While if you content yourself with your “set-point”, a priori it is possible to eat your fill, according to your desires, without triggering the infernal mechanism.

Nevertheless, even in this case, the fear to put on weight again is there and I won’t hide it. If I were Dalai Lama, we’d know it.

It’s actually to deal with this fear that doctor Zermati gave me this little exercise for the next session : write what I would feel if a) I were slimmer, b) I’d put on weight again. And also what my kin, according to me, would think in both scenarios.

Objective: working on the image we have of ourselves and the image we think people have of us.

Of course, I haven’t started my homework when it’s due in two days. But I have an idea and promise, if you’re interested, I’ll share what I can say here. I have my decency, eh, even if it’s not always blindingly obvious on these pages.
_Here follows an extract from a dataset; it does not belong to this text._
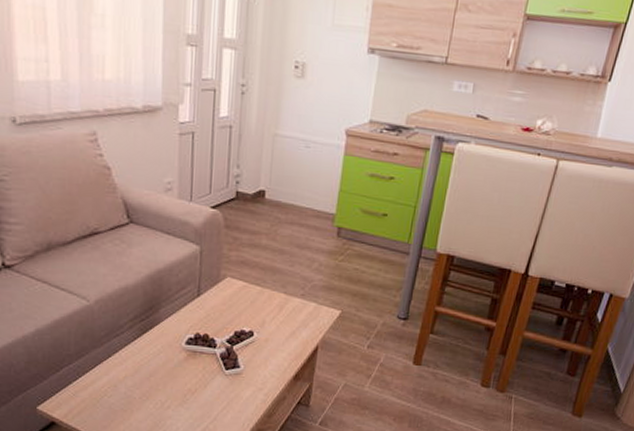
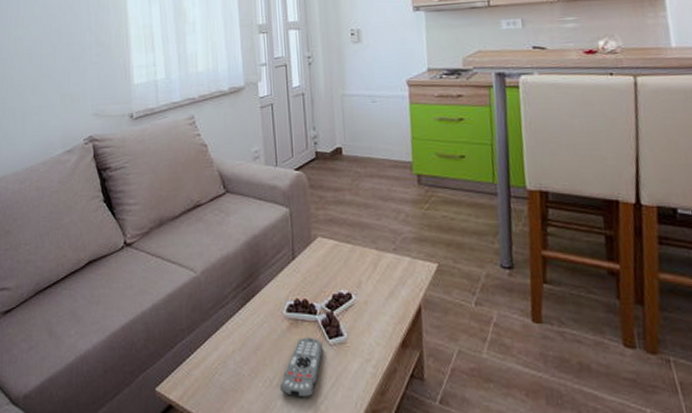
remote control: none [170,368,219,418] -> present [279,338,323,398]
That’s it, I realise that actually, I haven’t really answered the question from the beginning on how I’m coping with weight lost. Not yet. But the coming list will be, I’m sure, a good start…

Edit: the picture is supposed to illustrate this great coming reflection. Ok, it’s woolly, but sometimes I think hard about the images, right…

 


[1] TN: Reference to Vanessa Paradis and Charlotte Gainsbourg who are two, rather thin, French artists.